# Diesel Cold Start Revisited



## Ed Williams (Jun 13, 2019)

It's official. I have developed a serious case of the dreaded TRACTORITIS, or better known as Ford Tractor Fever. I woke up Friday morning to a balmy 17 deg F. My first thought was not food, bathroom visit, or any other common, normal item. My very first thought was 17 deg, let's go see if the diesel tractor will start at this temp. I must be really sick. I have had an idea bouncing around in my head for several weeks, but the weather has not cooperated. I watched several YouTube videos during our current monsoon season, all showing different methods of cold starting diesel engines. Almost all centered around applying internal/ external heat to the engine to aid cold starting. These included soaking a sponge in diesel fuel, lighting it and sticking it down the intake manifold. What happens to the dirty soot from the sponge being sucked into the motor? Anot her was lighting a fire in a paint can and sticking it under the oil pan, effectively burning all the paint off the oil pan but not heating the motor. Then rhee are all the various types of external heaters for the dipstick, block and radiator hose inserts. All require some electrical/ mechanical work and have various success rates. All are attempting to preheat the motor for easier starting, so I decided to investigate a little different method of preheating the motor. I just needed a day sufficiently cold enough to see if my method would work. My idea was built on the same method as Ford's thermal start, but I consider a little safer. I removed the rubber boot between the intake filter and the intake manifold. I inserted my 
B & D heat gun set on medium heat into the intake manifold. It sat in there perfectly without having to hold it. I had my hand on the rear of the intake at #3 cylinder. At the three minute mark, the intake was pleasantly warm to the touch. At 5 minutes the intake was warm enough to be uncomfortable to hold with standard cotton gloves, switched to welding gloves.I was afraid overdoING it, so cranked it over. Enine started in less than 2 seconds.

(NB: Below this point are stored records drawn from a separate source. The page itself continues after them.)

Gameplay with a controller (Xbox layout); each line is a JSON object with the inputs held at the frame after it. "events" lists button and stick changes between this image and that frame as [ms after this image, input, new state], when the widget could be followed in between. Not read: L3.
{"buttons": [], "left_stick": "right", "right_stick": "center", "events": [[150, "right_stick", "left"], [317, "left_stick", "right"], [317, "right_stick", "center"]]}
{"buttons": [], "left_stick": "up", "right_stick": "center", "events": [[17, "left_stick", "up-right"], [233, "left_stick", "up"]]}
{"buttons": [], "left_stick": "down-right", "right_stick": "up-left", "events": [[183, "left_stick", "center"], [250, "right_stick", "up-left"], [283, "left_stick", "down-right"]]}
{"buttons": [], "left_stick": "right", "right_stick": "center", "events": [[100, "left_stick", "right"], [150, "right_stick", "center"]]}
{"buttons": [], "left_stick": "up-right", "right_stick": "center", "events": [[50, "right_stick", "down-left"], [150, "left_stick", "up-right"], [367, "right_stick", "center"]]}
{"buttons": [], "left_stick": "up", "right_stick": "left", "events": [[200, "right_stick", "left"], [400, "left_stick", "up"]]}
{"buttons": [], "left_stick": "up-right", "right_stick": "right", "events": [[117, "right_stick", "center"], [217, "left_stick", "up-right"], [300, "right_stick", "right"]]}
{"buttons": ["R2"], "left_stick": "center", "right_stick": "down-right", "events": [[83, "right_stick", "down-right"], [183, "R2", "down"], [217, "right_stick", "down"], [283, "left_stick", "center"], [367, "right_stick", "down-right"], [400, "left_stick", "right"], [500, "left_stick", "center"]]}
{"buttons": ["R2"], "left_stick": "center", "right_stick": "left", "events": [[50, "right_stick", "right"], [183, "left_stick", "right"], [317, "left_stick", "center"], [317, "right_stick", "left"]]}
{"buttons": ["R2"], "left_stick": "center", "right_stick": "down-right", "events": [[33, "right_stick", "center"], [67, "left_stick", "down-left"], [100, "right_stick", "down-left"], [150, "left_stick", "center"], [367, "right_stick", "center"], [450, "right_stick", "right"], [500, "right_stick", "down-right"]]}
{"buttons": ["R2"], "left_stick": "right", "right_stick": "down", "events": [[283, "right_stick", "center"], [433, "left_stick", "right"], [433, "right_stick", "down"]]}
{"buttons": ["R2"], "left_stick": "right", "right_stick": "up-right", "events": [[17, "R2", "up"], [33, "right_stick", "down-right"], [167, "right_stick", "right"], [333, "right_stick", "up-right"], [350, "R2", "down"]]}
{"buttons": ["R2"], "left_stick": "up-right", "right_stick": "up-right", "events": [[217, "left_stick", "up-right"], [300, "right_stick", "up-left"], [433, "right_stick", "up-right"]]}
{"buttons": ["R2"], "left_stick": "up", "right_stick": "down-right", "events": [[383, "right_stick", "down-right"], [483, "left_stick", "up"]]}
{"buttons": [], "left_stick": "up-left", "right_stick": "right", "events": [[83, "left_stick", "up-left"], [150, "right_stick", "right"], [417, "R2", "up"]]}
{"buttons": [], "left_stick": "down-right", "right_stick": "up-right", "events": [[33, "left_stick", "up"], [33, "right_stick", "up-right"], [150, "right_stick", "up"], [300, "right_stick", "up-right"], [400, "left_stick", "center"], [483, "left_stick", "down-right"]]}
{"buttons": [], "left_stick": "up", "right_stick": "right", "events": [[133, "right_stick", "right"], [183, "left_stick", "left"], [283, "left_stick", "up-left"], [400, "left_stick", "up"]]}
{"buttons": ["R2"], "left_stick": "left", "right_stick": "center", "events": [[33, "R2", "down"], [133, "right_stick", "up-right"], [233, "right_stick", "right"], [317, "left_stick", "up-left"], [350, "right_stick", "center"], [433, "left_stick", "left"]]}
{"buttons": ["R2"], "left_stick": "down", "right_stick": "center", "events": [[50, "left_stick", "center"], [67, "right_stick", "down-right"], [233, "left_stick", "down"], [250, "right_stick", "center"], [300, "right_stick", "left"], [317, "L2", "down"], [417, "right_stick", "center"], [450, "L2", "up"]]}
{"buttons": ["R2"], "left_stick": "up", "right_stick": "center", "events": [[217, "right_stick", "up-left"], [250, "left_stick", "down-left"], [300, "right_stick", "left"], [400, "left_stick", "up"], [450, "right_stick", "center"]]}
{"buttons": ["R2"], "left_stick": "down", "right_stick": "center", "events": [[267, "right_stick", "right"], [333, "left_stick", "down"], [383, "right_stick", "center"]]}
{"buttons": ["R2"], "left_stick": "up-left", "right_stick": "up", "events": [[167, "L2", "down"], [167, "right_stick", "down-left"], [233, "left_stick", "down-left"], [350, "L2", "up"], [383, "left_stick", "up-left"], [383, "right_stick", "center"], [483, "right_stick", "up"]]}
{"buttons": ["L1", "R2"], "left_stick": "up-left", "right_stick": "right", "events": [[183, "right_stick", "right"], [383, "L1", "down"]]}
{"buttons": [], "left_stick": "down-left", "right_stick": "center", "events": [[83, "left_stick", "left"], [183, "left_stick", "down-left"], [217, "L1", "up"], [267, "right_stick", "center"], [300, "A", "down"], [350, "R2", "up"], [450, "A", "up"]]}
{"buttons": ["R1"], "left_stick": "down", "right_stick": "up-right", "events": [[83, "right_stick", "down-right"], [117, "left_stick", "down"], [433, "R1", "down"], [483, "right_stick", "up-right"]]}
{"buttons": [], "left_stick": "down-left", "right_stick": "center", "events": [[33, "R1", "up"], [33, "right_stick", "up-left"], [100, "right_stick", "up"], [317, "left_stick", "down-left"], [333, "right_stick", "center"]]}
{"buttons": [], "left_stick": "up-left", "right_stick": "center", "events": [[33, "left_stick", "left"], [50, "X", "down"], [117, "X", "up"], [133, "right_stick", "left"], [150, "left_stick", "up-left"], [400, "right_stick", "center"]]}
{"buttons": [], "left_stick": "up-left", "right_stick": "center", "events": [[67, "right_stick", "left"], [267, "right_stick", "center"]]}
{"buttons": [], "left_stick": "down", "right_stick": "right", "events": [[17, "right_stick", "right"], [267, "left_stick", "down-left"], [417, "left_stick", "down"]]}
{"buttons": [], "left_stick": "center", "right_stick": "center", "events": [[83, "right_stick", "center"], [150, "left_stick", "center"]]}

The best start ever for this tractor, includING 85 and 90 degree summer days. No block heater, no thermal start, no homemade starting fluid, no ether. I was really impressed. If you have electric for rhe block heater, give this a try. You may be surprised. I really like being able to use hot air as a starting aid instead of flammables.


----------



## bmaverick (Feb 20, 2014)

Ed, we all get that odd tractor fever just knowing, what will happen IF moments.  

My thermostart has been broken for the past 2 winters. The YM2610 sits in a lean-to shelter. It was 15F today. It has 5W30 as the winter oil. It fired right up. Tonight -20F real feel (9F). Winds are 45mph. I REAL MISS TN right now !  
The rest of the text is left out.